» **WORK REQUIRED**
Print every line from the start of the data, and when you reach the line with "The Resguardo Copper Project is", include it and stop. Pictures are not part of the copy.

*** Opening of DATA EXCERPTS ***

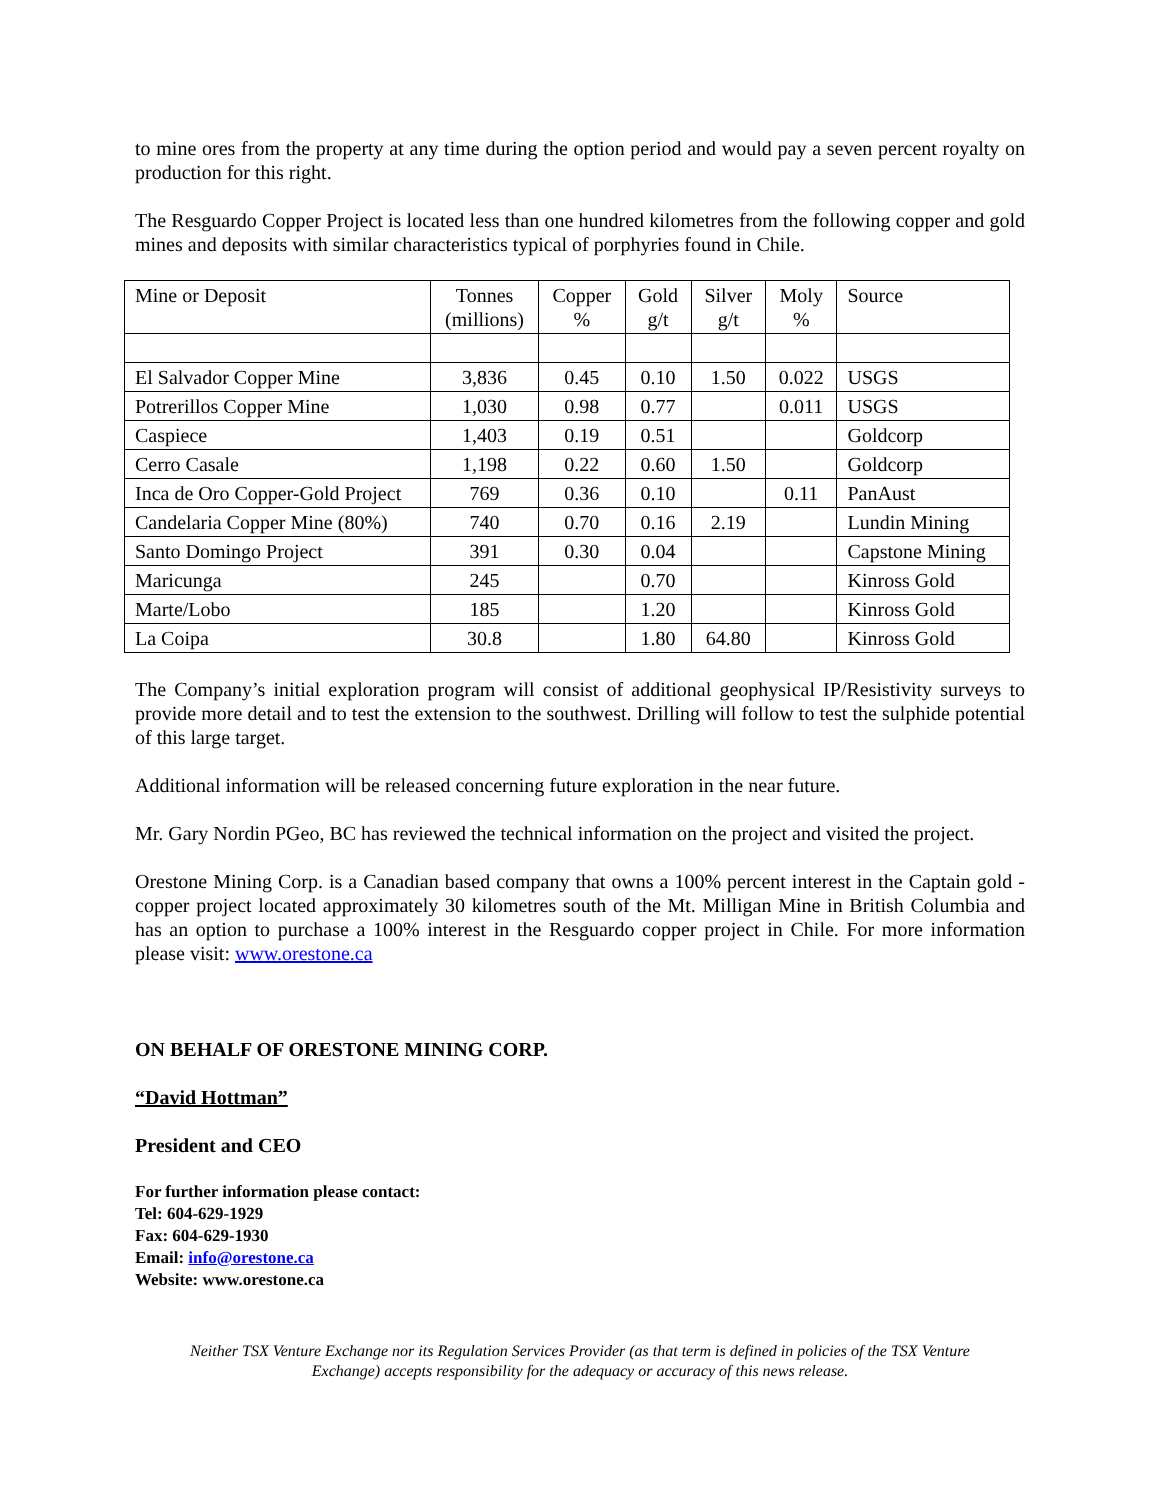to mine ores from the property at any time during the option period and would pay a seven percent royalty on production for this right.
The Resguardo Copper Project is located less than one hundred kilometres from the following copper and gold mines and deposits with similar characteristics typical of porphyries found in Chile.
| Mine or Deposit | Tonnes (millions) | Copper % | Gold g/t | Silver g/t | Moly % | Source |
| El Salvador Copper Mine | 3,836 | 0.45 | 0.10 | 1.50 | 0.022 | USGS |
| Potrerillos Copper Mine | 1,030 | 0.98 | 0.77 | | 0.011 | USGS |
| Caspiece | 1,403 | 0.19 | 0.51 | | | Goldcorp |
| Cerro Casale | 1,198 | 0.22 | 0.60 | 1.50 | | Goldcorp |
| Inca de Oro Copper-Gold Project | 769 | 0.36 | 0.10 | | 0.11 | PanAust |
| Candelaria Copper Mine (80%) | 740 | 0.70 | 0.16 | 2.19 | | Lundin Mining |
| Santo Domingo Project | 391 | 0.30 | 0.04 | | | Capstone Mining |
| Maricunga | 245 | | 0.70 | | | Kinross Gold |
| Marte/Lobo | 185 | | 1.20 | | | Kinross Gold |
| La Coipa | 30.8 | | 1.80 | 64.80 | | Kinross Gold |
The Company’s initial exploration program will consist of additional geophysical IP/Resistivity surveys to provide more detail and to test the extension to the southwest. Drilling will follow to test the sulphide potential of this large target.
Additional information will be released concerning future exploration in the near future.
Mr. Gary Nordin PGeo, BC has reviewed the technical information on the project and visited the project.
Orestone Mining Corp. is a Canadian based company that owns a 100% percent interest in the Captain gold - copper project located approximately 30 kilometres south of the Mt. Milligan Mine in British Columbia and has an option to purchase a 100% interest in the Resguardo copper project in Chile. For more information please visit: www.orestone.ca
ON BEHALF OF ORESTONE MINING CORP.
“David Hottman”
President and CEO
For further information please contact:
Tel: 604-629-1929
Fax: 604-629-1930
Email: info@orestone.ca
Website: www.orestone.ca
Neither TSX Venture Exchange nor its Regulation Services Provider (as that term is defined in policies of the TSX Venture Exchange) accepts responsibility for the adequacy or accuracy of this news release.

*** Close of DATA EXCERPTS ***

» **RESPONSE TO THIS EXERCISE**
to mine ores from the property at any time during the option period and would pay a seven percent royalty on production for this right.
The Resguardo Copper Project is located less than one hundred kilometres from the following copper and gold mines and deposits with similar characteristics typical of porphyries found in Chile.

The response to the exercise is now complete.